In 2019, I’m resolving to be short.
I know what you’re thinking. A whole year just to be short? You don’t need to start planning for that in December. All most people need is a few minutes of biokinesis to shrink down to size.
For me, a woman whom nurses routinely round up to 5’2”, it’s even simpler. I’m already too short to reach the top shelf and see over the steering wheel. Done and done. So why the long head start?
To get at why I’m resolving to be short—and why it will take a full year to get there—we have to talk about resolutions.
Until recently, I’ve been underwhelmed by New Year’s resolutions. It felt so irresolute to wait until a specific day to start working toward a goal. If you want to lose weight, put down the Cheez-Its. If you want to drink less, stop buying wine. If you want to be more present with your kids, leave your phone downstairs. If you want to be a writer, pick up a pen. If you want to run a marathon, start running. Most of these goals don’t require advance planning, and future marathoners, who certainly do need a training plan eventually, don’t need to plan their first slow miles.
In 2017 I made an exception and resolved to get dressed, which sounds easier than it is when you’re a write-from-home parent, and which I realize, typing to you in workout gear, I still haven’t quite mastered. See? Resolutions aren’t that helpful.
But then I read Gretchen Rubin’s The Happiness Project. If you’re among the dozens of people who haven’t read it yet, Rubin devoted each month of the year to a different aspect of happiness. In January, her mantra was “boost energy.” In February, it was “remember love.” In June, “make time for friends.”
Rubin’s resolutions were much different from the kinds of resolutions I was thinking about, and that’s because I wasn’t thinking about resolutions at all. Rubin draws a distinction between goals (which you can “hit”) and resolutions (which you can “keep”). Rubin elaborates:
“Run a marathon” makes a good goal. It’s specific, it’s easy to measure success, and once you’ve done it, you’ve done it. “Sing in the morning” and “Exercise better” are better cast as resolutions. You won’t wake up one day and find that you’ve achieved it. It’s something that you have to resolve to do every day, forever.
I started thinking that if I set a true resolution, a practice that required daily focus, maybe a plan would be helpful. I read about other people’s resolutions, and found that many writers pick a word for the year—like expand, re-purpose, or linger—to keep their resolutions in focus.
Which brings me back to short.
I’m obviously short, but I rarely behave as though I am. I buy dresses and pants that are six inches too long, and then buy shoes to compensate for the length. I climb the kitchen counter in order to reach the salt. I spend three weeks with cold ears because I don’t want to drag the ladder to the closet so that I can tiptoe on the third step in order to reach my winter accessories.

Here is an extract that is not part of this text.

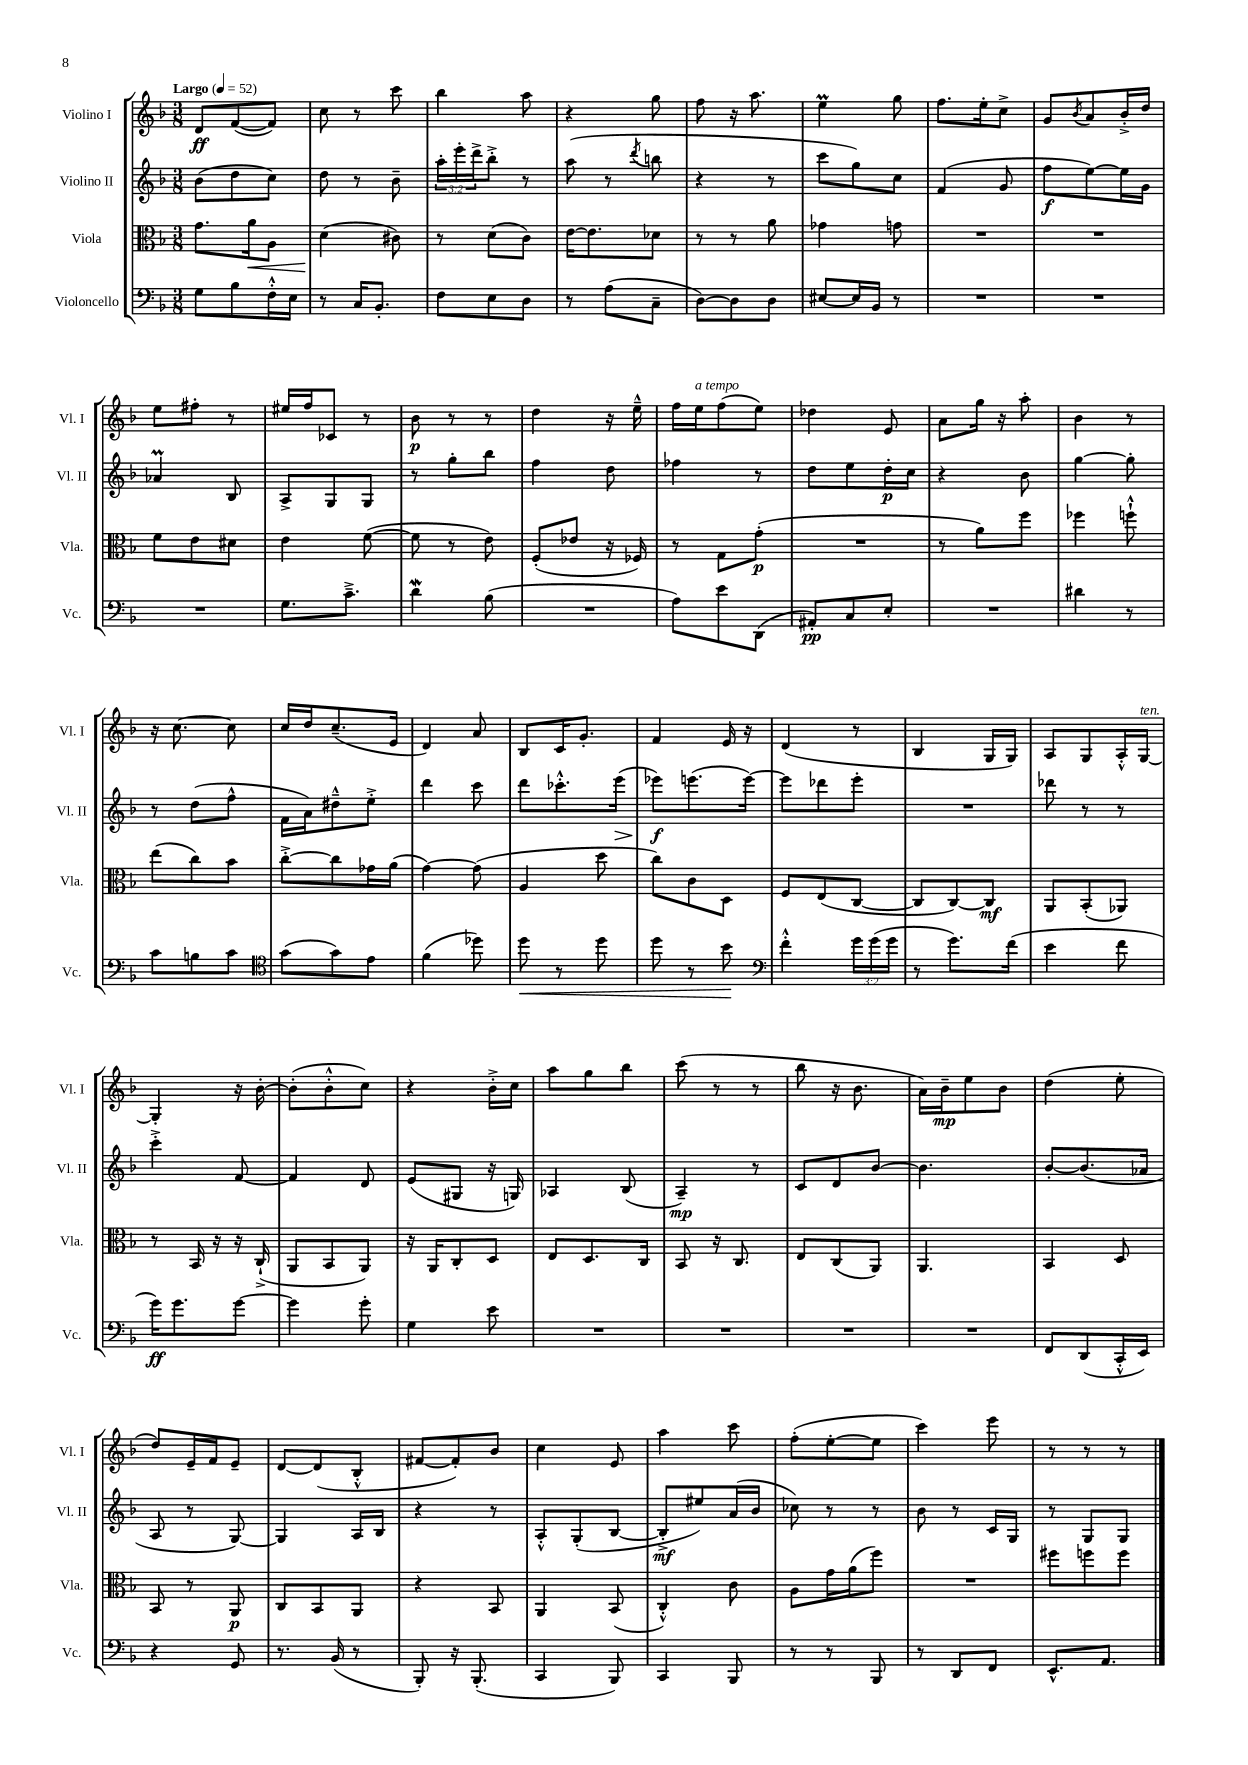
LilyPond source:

I could, of course, hem my clothes and store items at an appropriate height. I don’t think twice about doing adapting our house for my preschooler. We keep stepstools by the sinks and tinier stepstools by the toilets. His closet has kid-height clothing bars. Our hallway has kid-height hat hooks. At snackdinner HQ, our desks are sized in bear heights: one for papa, one for mama, one for baby. From his height, everything in the house is sized just right.
If I can buy matching mother-and-child desks, if grocery stores can stock the most profitable items at a height where most people can reach, and if the Navy can commission submarines that accommodate shorter sailors, maybe I can build a shower where reaching for the shampoo won’t bring it crashing on my head.
But I don’t do such things for myself, because the extra steps always feel like unnecessary self-indulgences. That’s why “be short” needs resolution-level advance planning. That’s why it also requires some public declarations about what I’ll do in 2019:
Wear pants that fit. I will purchase petite pants instead of hoping that the wildly fluctuating quality of Gap jeans will mean one pair is a few inches shorter than others. I will also learn to use my sewing machine.
Wear flats. Crying at weddings is great, but not when it’s over the shoes that leave my feet numb and my toenails throbbing. Flats 365.
Prepare for special occasions. Nearly all my years of wedding-induced foot torture are owed to extra-long hemlines. This year I will shop earlier and have suits and dresses tailored.
Fit in at home. I will invest in a stepladder that enables me to reach the smoke detectors in our house without imperiling myself, and store everyday items within reach.
Build to suit. When house-hunting in 2019, I’ll test my ability to reach things from cabinets, closets, and bookshelves, and, if necessary, renovate before moving in. Or buy a very cool library ladder.
The above steps will help me fit inside my clothes and home. I want to be short in lots of other ways, too. I resolve to be short of breath when running my first marathon in 2019, following in the footsteps of other short role models like Miki Gorman, who at almost two inches shorter than me could run 911 miles in one month. I resolve to write short stories with my five-year-old. I resolve to submit more short essays for publication.
And that brings us back to the question that started this post. Why do I need to start planning my New Year’s Resolution in December? Because taking myself seriously sometimes requires time and thoughtful focus. And perhaps a bullet journal.